出了游泳池,我們買了冰激凌,邊走邊吃。游泳后的那種疲憊感也讓人覺得暢快,冰激凌的甜味,甜得連舌尖都發顫了。這一帶,稍走幾步,就是幽靜的住宅區,與車站四周的喧囂簡直是天壤之別。少年走在我的身邊,高挑的個子、端正的面孔,讓我的心禁不住怦怦直跳。晴朗的白晝下,吹來一陣冬天的氣息。
我們乘地鐵到了銀座。這次該輪到我告訴他“一個好地方”了。順著一條背街小巷,走15分鐘,有一座小小的美術館。雖不惹眼,但卻小巧玲瓏,是座別具一格的美術館。我們先欣賞了中世紀意大利的宗教畫,隨后,又看了古印度的工筆畫。一幅一幅,看得仔細極了。
“我喜歡這幅畫。”
少年說的是一幅以象及樹為主題的暗綠色的工筆畫。
“我有一種古印度總是初夏的感覺。”
“你好浪漫啊。”
給我這么一說,少年羞澀地笑了。
從美術館出來,我們又去聽了單口相聲。因為碰巧從曲藝館前面走過,少年說,我喜歡聽單口相聲,所以就走了進去。可一進去,我就又開始變得憂郁起來。
公爵也喜歡單口相聲。一天夜里,我醒過來下樓一看,已經關掉了的電視機又打開了。公爵獨自坐在那里聽著單口相聲。爸爸、媽媽,還有妹妹,誰也不相信,可我確確實實看到了呀!

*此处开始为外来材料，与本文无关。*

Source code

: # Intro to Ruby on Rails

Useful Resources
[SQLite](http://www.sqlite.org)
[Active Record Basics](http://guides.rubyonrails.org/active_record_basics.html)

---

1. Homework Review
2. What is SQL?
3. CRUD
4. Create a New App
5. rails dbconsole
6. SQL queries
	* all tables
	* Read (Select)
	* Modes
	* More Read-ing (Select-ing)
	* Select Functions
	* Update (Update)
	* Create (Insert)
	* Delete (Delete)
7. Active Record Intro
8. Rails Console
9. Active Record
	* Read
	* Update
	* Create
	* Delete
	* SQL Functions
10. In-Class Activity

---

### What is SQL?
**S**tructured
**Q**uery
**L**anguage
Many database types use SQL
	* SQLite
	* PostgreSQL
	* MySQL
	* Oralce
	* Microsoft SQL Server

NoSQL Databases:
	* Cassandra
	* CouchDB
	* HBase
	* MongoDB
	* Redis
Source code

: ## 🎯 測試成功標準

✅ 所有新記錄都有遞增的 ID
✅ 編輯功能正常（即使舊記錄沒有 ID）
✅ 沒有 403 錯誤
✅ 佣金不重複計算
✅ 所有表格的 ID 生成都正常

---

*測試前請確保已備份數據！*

公爵死了。悲痛欲絕的我,卻和一個素不相識的男孩子一起喝茶、·游泳、散步、去美術館、聽單口相聲,我究竟是在干什么啊?
演的段子是“木匠調子”。少年不時地被逗得哈哈大笑,而我卻一聲也笑不出來,豈止如此,我的心情還愈發沉重了。當聽完單口相聲,我們朝大街上走去時,悲傷又重新占據了我的心靈。
公爵不在了。
公爵死了。
大街上飄來一陣陣圣誕的歌聲,淺藍的暮色中,霓虹燈開始閃爍放光。
“今年就要結束了。”少年說。
“是哦。”
“明年又是新的一年。”
“是哦。”
“直到今天,我都是好開心啊。”
“是哦,我也是。”我耷拉著腦袋說。
少年輕輕地托起我的下頜:“直到今天喲。”他用依依不舍、含情脈脈的目光凝視著我。接下來,少年吻了我。
我是那樣驚詫,不是因為他吻了我,而是他的吻太像是公爵的吻了。我呆若木雞地站在那里,連一句話也說不出來。
少年對我說:“我也好愛你啊。”
那凄涼的笑臉,酷似詹姆斯·汀。
“我只是來對你說這句話的!再見,保重啊。”
說完,少年就飛快地沖上了人行道,綠色信號燈已經在閃爍了。
我佇立在那里,久久地聽著圣誕的歌聲。銀座的夜,慢慢地開始了。